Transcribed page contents
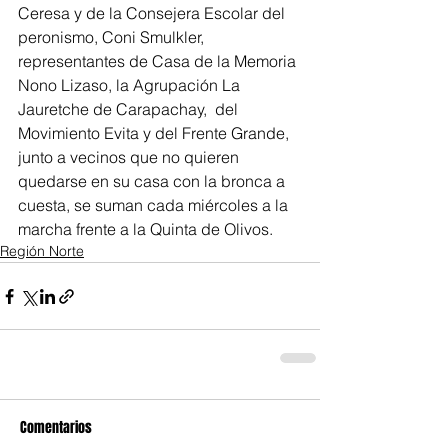
Ceresa y de la Consejera Escolar del 
peronismo, Coni Smulkler, 
representantes de Casa de la Memoria 
Nono Lizaso, la Agrupación La 
Jauretche de Carapachay,  del 
Movimiento Evita y del Frente Grande, 
junto a vecinos que no quieren 
quedarse en su casa con la bronca a 
cuesta, se suman cada miércoles a la 
marcha frente a la Quinta de Olivos.
Región Norte
Comentarios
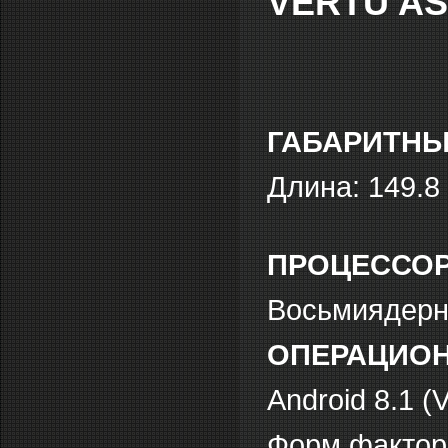
VERTU AS
ГАБАРИТНЫ
Длина: 149.8
ПРОЦЕССО
Восьмиядерн
ОПЕРАЦИОН
Android 8.1 (V
Форм фактор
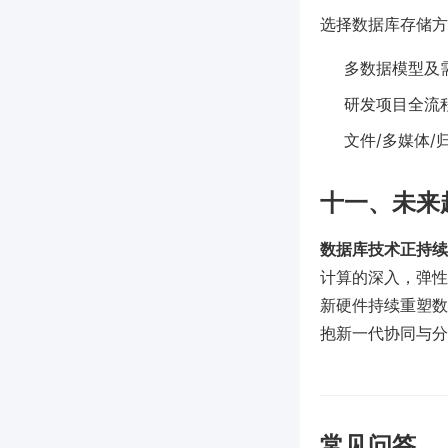
选择数据库存储方
多数据模型及需
研发项目全流程
文件/多媒体
十一、未来
数据库技术正持续
计算的深入，弹性
新硬件持续重塑数
抱新一代协同与分
常见问答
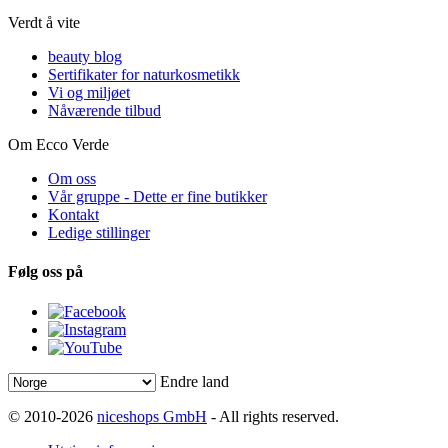
Verdt å vite
beauty blog
Sertifikater for naturkosmetikk
Vi og miljøet
Nåværende tilbud
Om Ecco Verde
Om oss
Vår gruppe - Dette er fine butikker
Kontakt
Ledige stillinger
Følg oss på
Endre land
© 2010-2026
niceshops GmbH
- All rights reserved.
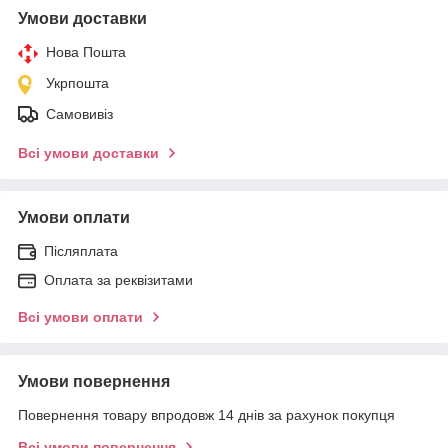
Умови доставки
Нова Пошта
Укрпошта
Самовивіз
Всі умови доставки
Умови оплати
Післяплата
Оплата за реквізитами
Всі умови оплати
Умови повернення
Повернення товару впродовж 14 днів за рахунок покупця
Всі умови повернення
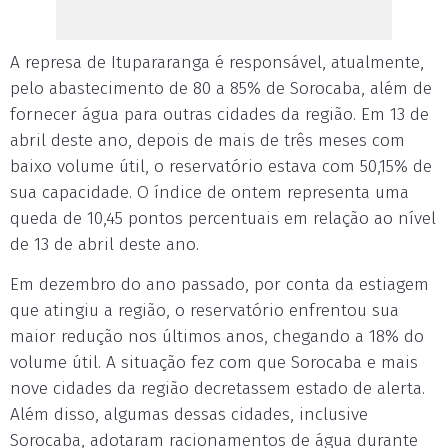
A represa de Itupararanga é responsável, atualmente,
pelo abastecimento de 80 a 85% de Sorocaba, além de
fornecer água para outras cidades da região. Em 13 de
abril deste ano, depois de mais de três meses com
baixo volume útil, o reservatório estava com 50,15% de
sua capacidade. O índice de ontem representa uma
queda de 10,45 pontos percentuais em relação ao nível
de 13 de abril deste ano.
Em dezembro do ano passado, por conta da estiagem
que atingiu a região, o reservatório enfrentou sua
maior redução nos últimos anos, chegando a 18% do
volume útil. A situação fez com que Sorocaba e mais
nove cidades da região decretassem estado de alerta.
Além disso, algumas dessas cidades, inclusive
Sorocaba, adotaram racionamentos de água durante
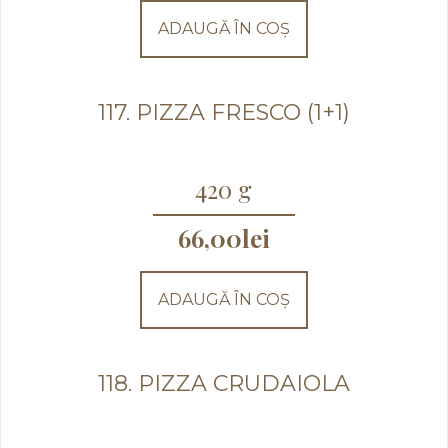
ADAUGĂ ÎN COȘ
117. PIZZA FRESCO (1+1)
420 g
66,00
lei
ADAUGĂ ÎN COȘ
118. PIZZA CRUDAIOLA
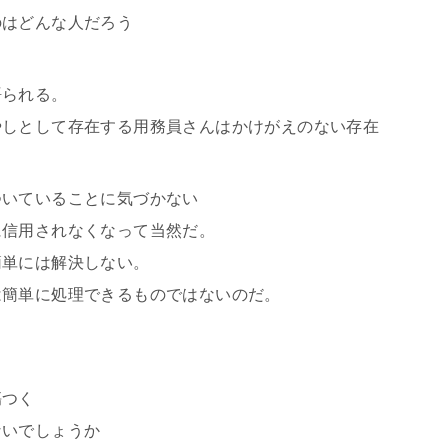
のはどんな人だろう
語られる。
やしとして存在する用務員さんはかけがえのない存在
ついていることに気づかない
に信用されなくなって当然だ。
簡単には解決しない。
は簡単に処理できるものではないのだ。
傷つく
ないでしょうか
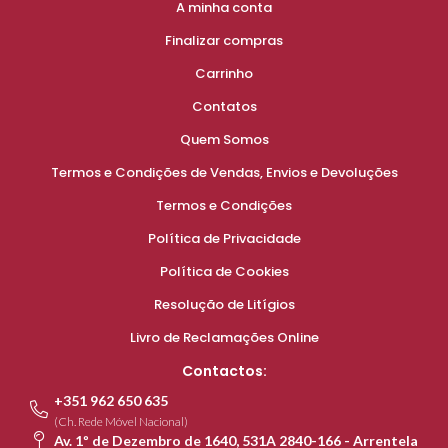
A minha conta
Finalizar compras
Carrinho
Contatos
Quem Somos
Termos e Condições de Vendas, Envios e Devoluções
Termos e Condições
Política de Privacidade
Política de Cookies
Resolução de Litígios
Livro de Reclamações Online
Contactos:
+351 962 650 635
(Ch. Rede Móvel Nacional)
Av. 1º de Dezembro de 1640, 531A 2840-166 - Arrentela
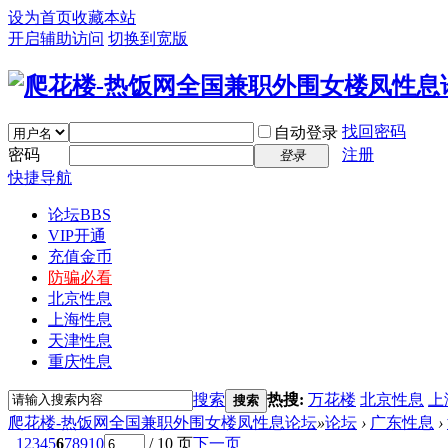
设为首页
收藏本站
开启辅助访问
切换到宽版
找回密码
自动登录
密码
注册
登录
快捷导航
论坛
BBS
VIP开通
充值金币
防骗必看
北京性息
上海性息
天津性息
重庆性息
搜索
热搜:
万花楼
北京性息
上
搜索
爬花楼-热饭网全国兼职外围女楼凤性息论坛
»
论坛
›
广东性息
›
1
2
3
4
5
6
7
8
9
10
/ 10 页
下一页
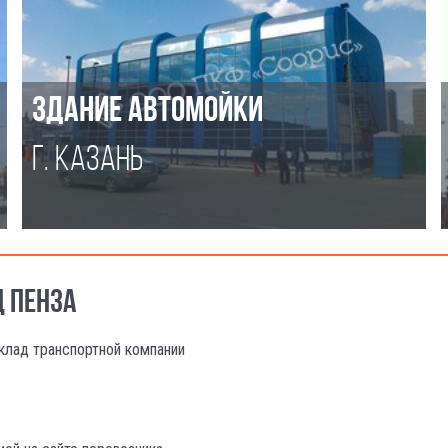
ЗДАНИЕ АВТОМОЙКИ
Г. КАЗАНЬ
Д ПЕНЗА
клад транспортной компании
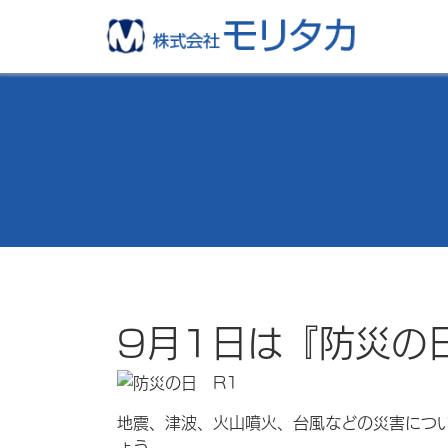
9月1日は『防災の
地震、津波、火山噴火、台風などの災害につ
ょう。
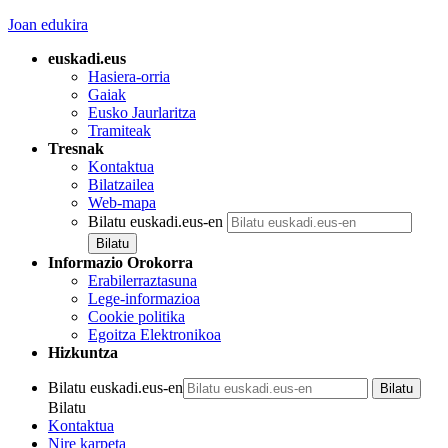
Joan edukira
euskadi.eus
Hasiera-orria
Gaiak
Eusko Jaurlaritza
Tramiteak
Tresnak
Kontaktua
Bilatzailea
Web-mapa
Bilatu euskadi.eus-en
Informazio Orokorra
Erabilerraztasuna
Lege-informazioa
Cookie politika
Egoitza Elektronikoa
Hizkuntza
Bilatu euskadi.eus-en
Bilatu
Kontaktua
Nire karpeta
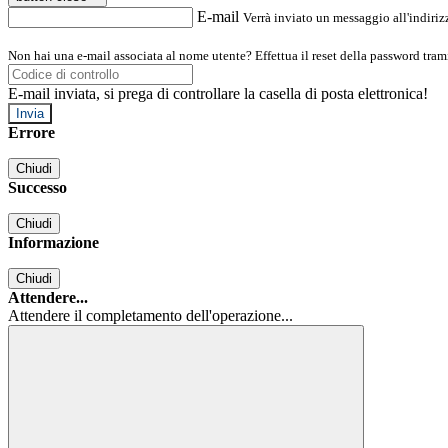
E-mail
Verrà inviato un messaggio all'indirizz
Non hai una e-mail associata al nome utente? Effettua il reset della password tram
E-mail inviata, si prega di controllare la casella di posta elettronica!
Errore
Chiudi
Successo
Chiudi
Informazione
Chiudi
Attendere...
Attendere il completamento dell'operazione...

• _Job item_:
Where a line of the entries contains "reservatório", report that line.

• _Answer_:
baixo volume útil, o reservatório estava com 50,15% de
que atingiu a região, o reservatório enfrentou sua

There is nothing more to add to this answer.